• **Problem statement**
Return each row below in which the word "trees" appears, treating uppercase and lowercase letters as different.
+ + +
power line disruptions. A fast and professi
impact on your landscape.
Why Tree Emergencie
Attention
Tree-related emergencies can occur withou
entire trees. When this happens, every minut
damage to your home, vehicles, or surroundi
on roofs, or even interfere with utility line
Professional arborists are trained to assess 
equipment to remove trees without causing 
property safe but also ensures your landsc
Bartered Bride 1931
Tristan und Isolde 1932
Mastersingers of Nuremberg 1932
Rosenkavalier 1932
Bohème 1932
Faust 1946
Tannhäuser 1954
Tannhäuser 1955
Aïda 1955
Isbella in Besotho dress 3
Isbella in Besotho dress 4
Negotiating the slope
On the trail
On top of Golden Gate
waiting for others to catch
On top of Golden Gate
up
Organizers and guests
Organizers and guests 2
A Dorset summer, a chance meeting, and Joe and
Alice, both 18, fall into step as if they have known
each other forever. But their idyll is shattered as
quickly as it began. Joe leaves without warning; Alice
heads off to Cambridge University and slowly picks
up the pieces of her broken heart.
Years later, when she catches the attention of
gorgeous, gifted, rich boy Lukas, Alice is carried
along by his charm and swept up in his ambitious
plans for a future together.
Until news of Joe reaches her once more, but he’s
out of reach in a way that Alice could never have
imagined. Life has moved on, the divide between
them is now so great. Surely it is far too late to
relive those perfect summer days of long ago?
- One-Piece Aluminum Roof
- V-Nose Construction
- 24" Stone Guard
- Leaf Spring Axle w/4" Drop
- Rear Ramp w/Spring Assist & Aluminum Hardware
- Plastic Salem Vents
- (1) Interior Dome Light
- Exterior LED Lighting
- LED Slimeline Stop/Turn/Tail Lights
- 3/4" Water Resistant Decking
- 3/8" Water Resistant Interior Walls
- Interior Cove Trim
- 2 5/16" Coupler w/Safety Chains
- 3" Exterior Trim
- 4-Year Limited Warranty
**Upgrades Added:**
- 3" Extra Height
+ + +
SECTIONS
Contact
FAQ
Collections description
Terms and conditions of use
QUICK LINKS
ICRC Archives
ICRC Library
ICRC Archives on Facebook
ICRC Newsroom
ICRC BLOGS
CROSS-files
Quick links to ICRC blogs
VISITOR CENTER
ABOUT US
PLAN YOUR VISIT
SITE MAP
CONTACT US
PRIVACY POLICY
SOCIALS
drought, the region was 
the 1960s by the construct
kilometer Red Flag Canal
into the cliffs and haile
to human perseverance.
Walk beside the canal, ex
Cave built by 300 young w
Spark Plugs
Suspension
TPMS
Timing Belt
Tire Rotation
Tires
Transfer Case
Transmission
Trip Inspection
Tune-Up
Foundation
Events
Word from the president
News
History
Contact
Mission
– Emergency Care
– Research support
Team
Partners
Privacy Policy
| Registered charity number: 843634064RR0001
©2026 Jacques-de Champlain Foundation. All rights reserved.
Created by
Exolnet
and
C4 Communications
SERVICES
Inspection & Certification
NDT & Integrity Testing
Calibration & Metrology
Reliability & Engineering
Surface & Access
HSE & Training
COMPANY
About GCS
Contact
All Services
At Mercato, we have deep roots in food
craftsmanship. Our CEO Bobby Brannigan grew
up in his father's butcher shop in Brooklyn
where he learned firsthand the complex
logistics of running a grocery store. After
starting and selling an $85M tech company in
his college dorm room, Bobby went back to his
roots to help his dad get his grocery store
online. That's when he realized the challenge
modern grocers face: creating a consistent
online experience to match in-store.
+ + +
• **The answer**
entire trees. When this happens, every minut
equipment to remove trees without causing 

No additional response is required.